====== Extracted material
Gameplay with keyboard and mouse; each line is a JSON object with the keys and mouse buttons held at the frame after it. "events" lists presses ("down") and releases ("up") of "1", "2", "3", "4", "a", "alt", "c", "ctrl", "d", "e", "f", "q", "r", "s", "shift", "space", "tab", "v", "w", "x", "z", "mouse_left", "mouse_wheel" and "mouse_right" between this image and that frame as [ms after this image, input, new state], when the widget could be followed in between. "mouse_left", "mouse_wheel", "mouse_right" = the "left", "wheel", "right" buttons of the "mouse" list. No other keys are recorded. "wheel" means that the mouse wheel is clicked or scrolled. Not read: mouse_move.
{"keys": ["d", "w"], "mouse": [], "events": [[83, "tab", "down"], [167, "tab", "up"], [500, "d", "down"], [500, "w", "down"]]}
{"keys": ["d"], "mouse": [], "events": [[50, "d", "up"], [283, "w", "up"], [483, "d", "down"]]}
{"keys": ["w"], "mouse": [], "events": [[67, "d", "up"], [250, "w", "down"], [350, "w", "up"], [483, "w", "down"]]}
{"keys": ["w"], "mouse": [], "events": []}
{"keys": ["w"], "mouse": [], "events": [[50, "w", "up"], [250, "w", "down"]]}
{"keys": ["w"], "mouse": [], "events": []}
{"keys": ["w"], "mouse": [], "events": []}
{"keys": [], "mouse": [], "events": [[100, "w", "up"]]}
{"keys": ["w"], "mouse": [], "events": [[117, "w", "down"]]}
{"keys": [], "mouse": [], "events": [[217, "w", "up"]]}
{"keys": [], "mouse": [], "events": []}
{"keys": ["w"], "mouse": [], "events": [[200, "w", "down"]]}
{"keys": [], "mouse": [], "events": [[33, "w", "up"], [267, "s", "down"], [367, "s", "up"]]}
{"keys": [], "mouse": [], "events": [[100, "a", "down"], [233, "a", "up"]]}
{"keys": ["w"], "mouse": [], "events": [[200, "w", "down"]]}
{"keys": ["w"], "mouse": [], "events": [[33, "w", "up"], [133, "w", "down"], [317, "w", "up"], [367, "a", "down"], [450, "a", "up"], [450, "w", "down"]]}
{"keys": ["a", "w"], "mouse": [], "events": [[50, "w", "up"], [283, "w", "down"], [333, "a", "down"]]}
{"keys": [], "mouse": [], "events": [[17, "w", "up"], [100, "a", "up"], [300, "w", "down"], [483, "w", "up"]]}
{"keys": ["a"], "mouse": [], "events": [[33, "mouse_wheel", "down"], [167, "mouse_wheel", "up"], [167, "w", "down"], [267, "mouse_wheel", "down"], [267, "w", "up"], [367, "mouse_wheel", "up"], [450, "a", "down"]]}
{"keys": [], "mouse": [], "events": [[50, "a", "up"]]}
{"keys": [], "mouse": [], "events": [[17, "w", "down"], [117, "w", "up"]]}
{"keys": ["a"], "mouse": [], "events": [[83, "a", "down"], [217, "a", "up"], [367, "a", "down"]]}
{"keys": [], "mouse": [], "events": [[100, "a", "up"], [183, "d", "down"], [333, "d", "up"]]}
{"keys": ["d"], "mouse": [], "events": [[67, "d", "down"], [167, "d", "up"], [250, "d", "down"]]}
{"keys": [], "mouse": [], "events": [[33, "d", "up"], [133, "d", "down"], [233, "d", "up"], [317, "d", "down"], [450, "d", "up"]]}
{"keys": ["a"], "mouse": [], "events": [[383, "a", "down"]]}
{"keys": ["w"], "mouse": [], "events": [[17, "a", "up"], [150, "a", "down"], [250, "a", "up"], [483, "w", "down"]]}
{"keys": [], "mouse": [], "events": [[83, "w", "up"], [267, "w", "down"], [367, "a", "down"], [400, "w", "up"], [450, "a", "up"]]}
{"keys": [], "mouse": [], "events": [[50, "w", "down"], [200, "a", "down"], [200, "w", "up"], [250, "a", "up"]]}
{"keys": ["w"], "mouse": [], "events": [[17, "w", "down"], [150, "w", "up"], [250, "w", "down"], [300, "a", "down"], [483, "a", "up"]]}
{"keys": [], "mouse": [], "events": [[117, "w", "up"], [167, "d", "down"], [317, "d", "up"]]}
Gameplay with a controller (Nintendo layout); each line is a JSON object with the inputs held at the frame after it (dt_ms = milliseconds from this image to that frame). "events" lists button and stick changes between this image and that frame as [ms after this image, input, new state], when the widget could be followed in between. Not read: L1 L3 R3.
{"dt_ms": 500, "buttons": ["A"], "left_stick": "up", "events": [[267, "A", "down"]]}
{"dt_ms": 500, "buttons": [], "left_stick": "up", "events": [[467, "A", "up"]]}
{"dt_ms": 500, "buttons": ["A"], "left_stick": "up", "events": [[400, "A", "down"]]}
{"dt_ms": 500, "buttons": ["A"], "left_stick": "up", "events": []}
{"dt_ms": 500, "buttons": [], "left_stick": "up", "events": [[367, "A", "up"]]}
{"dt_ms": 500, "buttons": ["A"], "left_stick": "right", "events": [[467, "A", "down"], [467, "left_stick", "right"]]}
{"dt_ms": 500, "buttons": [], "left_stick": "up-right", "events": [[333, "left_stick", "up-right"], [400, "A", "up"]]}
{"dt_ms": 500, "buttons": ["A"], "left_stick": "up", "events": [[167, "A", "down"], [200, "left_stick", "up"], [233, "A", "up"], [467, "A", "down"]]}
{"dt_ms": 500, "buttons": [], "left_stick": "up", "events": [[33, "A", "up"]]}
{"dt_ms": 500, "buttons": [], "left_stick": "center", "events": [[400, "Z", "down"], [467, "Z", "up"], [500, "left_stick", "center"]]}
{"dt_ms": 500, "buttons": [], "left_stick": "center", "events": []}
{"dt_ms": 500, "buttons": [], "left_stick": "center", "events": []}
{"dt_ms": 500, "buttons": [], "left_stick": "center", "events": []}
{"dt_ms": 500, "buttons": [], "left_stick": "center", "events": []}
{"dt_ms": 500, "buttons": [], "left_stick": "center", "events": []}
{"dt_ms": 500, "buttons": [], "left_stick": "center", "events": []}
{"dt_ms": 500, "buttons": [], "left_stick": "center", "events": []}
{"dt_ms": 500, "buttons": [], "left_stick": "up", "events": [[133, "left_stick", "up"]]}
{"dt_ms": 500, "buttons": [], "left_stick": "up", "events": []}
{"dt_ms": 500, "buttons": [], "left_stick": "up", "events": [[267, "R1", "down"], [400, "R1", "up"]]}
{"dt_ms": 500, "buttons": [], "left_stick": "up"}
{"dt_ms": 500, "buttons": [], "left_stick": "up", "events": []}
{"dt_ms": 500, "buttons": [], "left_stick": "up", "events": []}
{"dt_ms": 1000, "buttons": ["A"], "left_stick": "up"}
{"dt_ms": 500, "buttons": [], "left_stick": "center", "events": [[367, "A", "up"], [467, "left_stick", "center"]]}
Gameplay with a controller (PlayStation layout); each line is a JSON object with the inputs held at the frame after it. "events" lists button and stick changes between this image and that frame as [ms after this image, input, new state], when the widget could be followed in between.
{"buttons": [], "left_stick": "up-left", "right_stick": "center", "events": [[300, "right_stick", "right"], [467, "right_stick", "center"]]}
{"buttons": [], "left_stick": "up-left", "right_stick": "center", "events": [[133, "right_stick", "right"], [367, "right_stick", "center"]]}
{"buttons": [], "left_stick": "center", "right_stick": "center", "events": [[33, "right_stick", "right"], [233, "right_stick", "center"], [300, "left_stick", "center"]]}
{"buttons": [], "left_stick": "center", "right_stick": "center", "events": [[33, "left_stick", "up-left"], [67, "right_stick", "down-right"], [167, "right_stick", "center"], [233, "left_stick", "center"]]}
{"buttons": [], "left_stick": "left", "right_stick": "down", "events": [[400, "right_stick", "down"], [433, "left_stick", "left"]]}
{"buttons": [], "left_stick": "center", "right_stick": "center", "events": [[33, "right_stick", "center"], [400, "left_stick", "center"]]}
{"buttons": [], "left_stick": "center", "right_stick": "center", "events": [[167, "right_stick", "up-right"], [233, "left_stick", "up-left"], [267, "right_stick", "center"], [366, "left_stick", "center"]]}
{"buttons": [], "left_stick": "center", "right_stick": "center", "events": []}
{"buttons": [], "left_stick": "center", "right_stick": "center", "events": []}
============
* _Task objective_
Show every line of the listing that includes the word "inputs".

* _The completed task_
Gameplay with a controller (Nintendo layout); each line is a JSON object with the inputs held at the frame after it (dt_ms = milliseconds from this image to that frame). "events" lists button and stick changes between this image and that frame as [ms after this image, input, new state], when the widget could be followed in between. Not read: L1 L3 R3.
Gameplay with a controller (PlayStation layout); each line is a JSON object with the inputs held at the frame after it. "events" lists button and stick changes between this image and that frame as [ms after this image, input, new state], when the widget could be followed in between.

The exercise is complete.